**WORK REQUIRED**
Whenever a line carries the word "More", pull it out of the entries.

Dataset entries
______
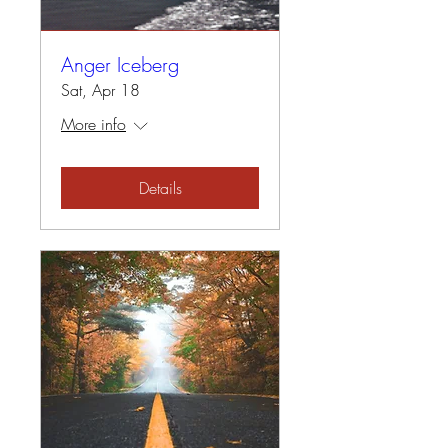
Anger Iceberg
Sat, Apr 18
More info
Details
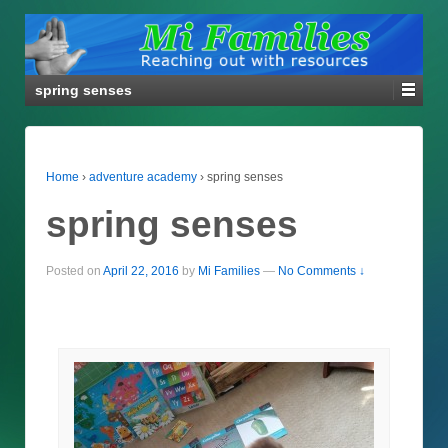
spring senses
Home
›
adventure academy
›
spring senses
spring senses
Posted on
April 22, 2016
by
Mi Families
—
No Comments ↓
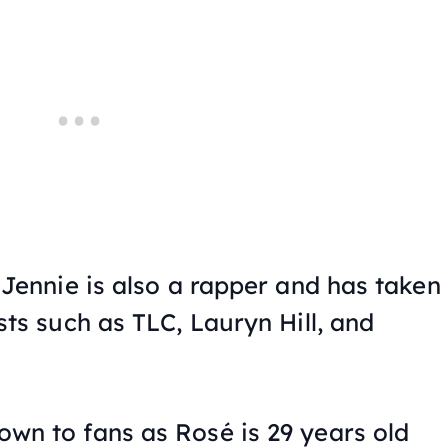
 Jennie is also a rapper and has taken
sts such as TLC, Lauryn Hill, and
wn to fans as Rosé is 29 years old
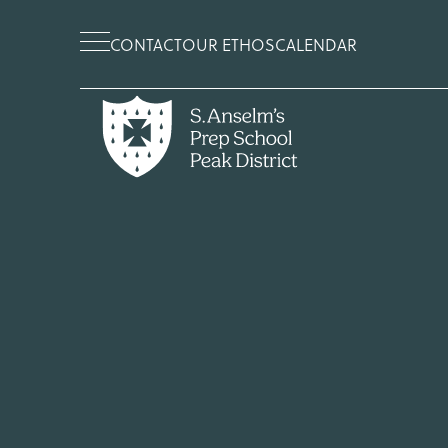
CONTACT
OUR ETHOS
CALENDAR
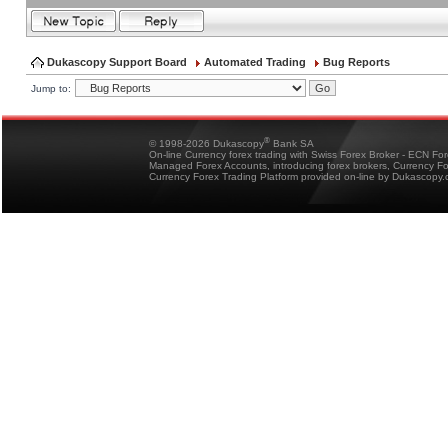
Dukascopy Support Board
Automated Trading
Bug Reports
Jump to:
®
© 1998-2026 Dukascopy
Bank SA
On-line Currency forex trading with Swiss Forex Broker - ECN Fo
Managed Forex Accounts, introducing forex brokers, Currency 
Currency Forex Trading Platform provided on-line by Dukascopy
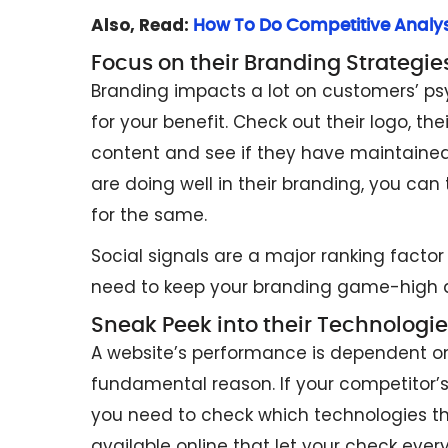
Also, Read:
How To Do Competitive Analysi
Focus on their Branding Strategie
Branding impacts a lot on customers’ ps
for your benefit. Check out their logo, the
content and see if they have maintained 
are doing well in their branding, you can 
for the same.
Social signals are a major ranking facto
need to keep your branding game-high 
Sneak Peek into their Technologie
A website’s performance is dependent on
fundamental reason. If your competitor’s 
you need to check which technologies the
available online that let your check every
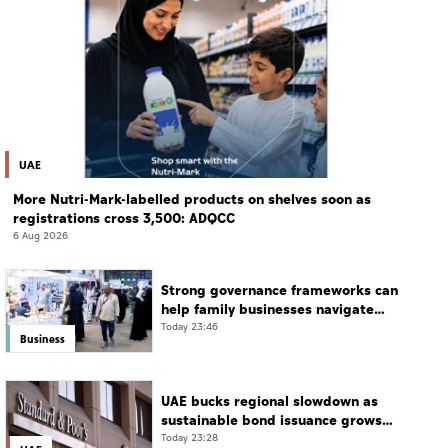
UAE
More Nutri-Mark-labelled products on shelves soon as
registrations cross 3,500: ADQCC
6 Aug 2026
Strong governance frameworks can
help family businesses navigate
transition: Experts
Today 23:46
Business
UAE bucks regional slowdown as
sustainable bond issuance grows
30%
Today 23:28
______
**ANSWER TO THIS EXERCISE**
More info
More Nutri-Mark-labelled products on shelves soon as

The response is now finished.